Write out each line of the listing as it stands, without the images.

━━ Supplied information

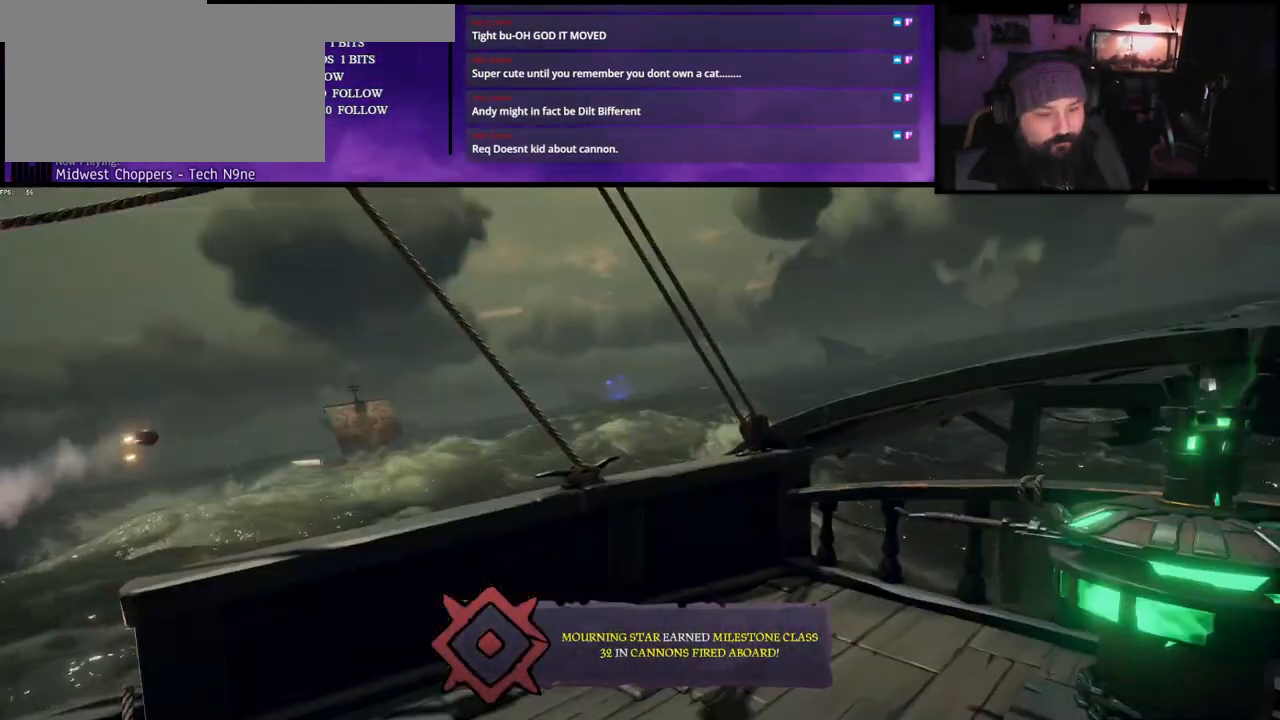
{"keys": ["d"], "events": []}
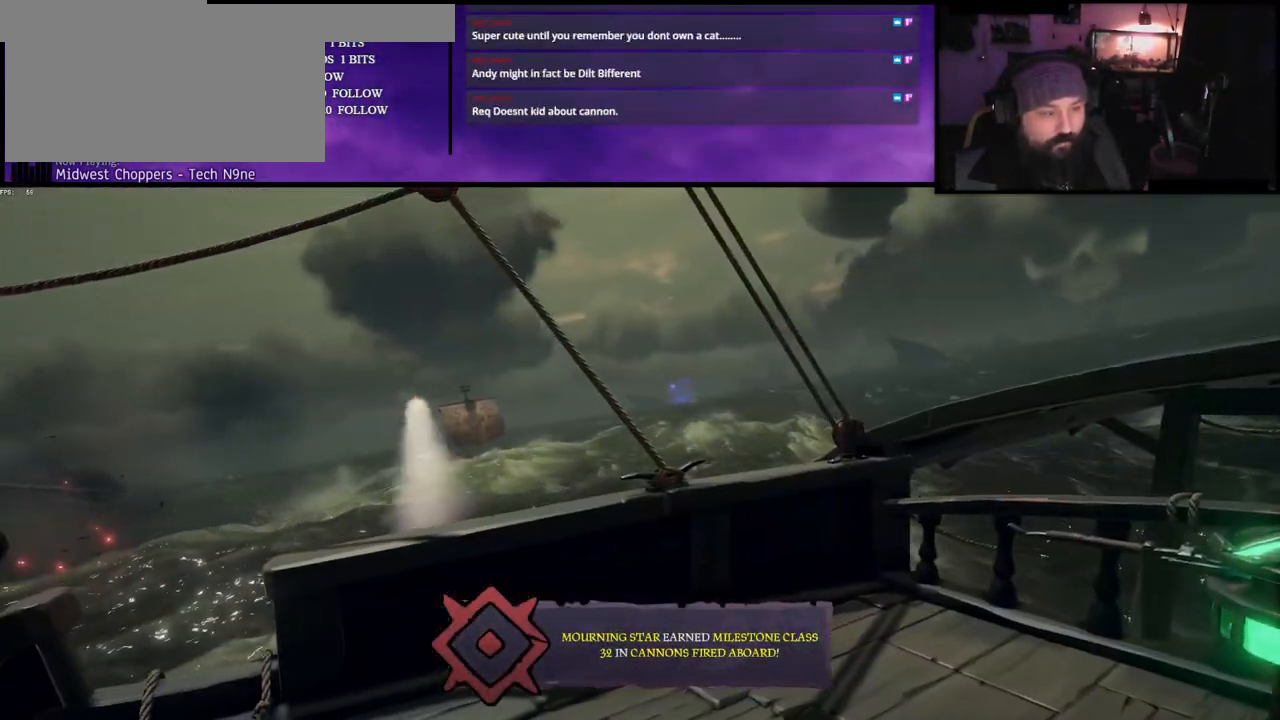
{"keys": ["d"], "events": []}
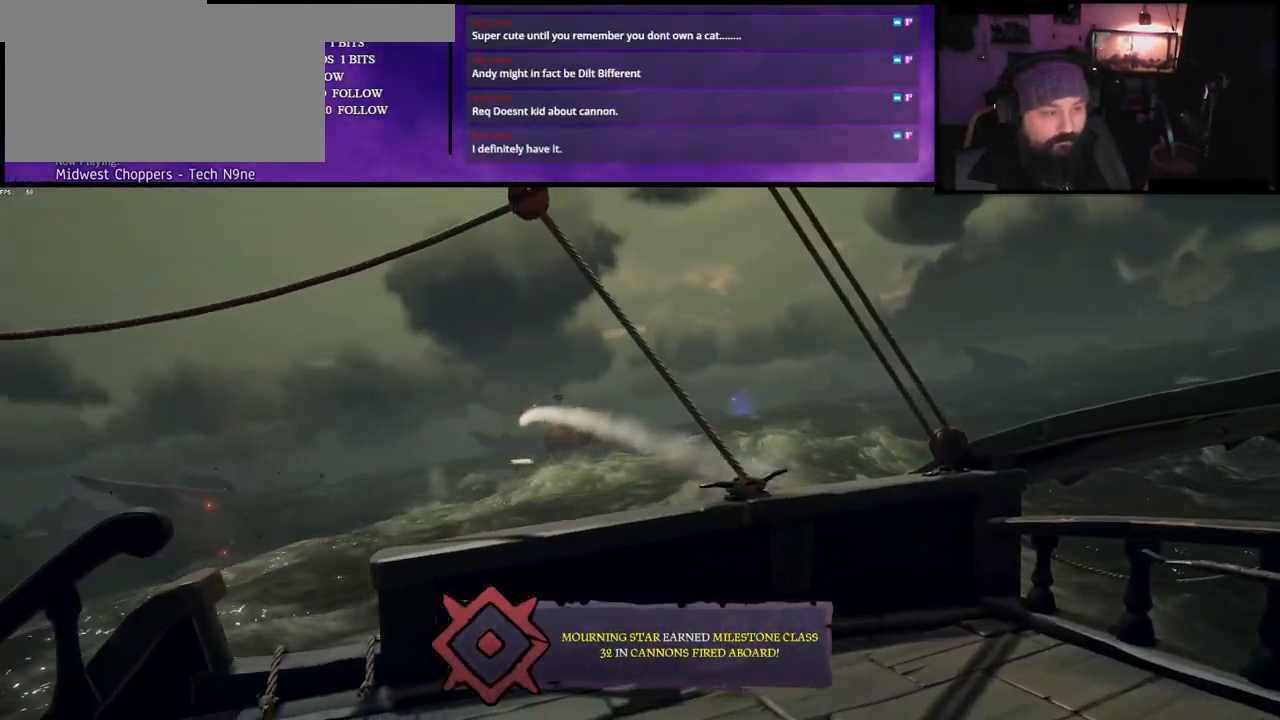
{"keys": ["d"], "events": []}
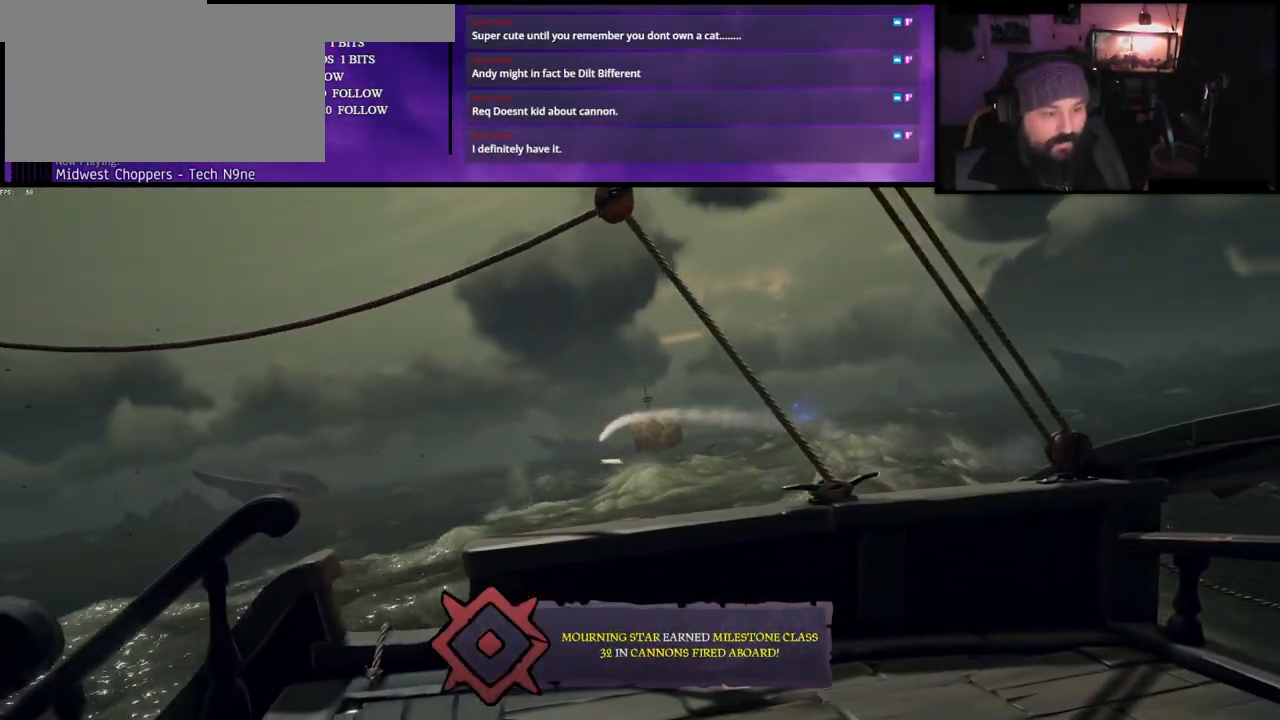
{"keys": ["d"], "events": []}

━━━━

_Exercise result_.
{"keys": ["d"], "events": []}
{"keys": ["d"], "events": []}
{"keys": ["d"], "events": []}
{"keys": ["d"], "events": []}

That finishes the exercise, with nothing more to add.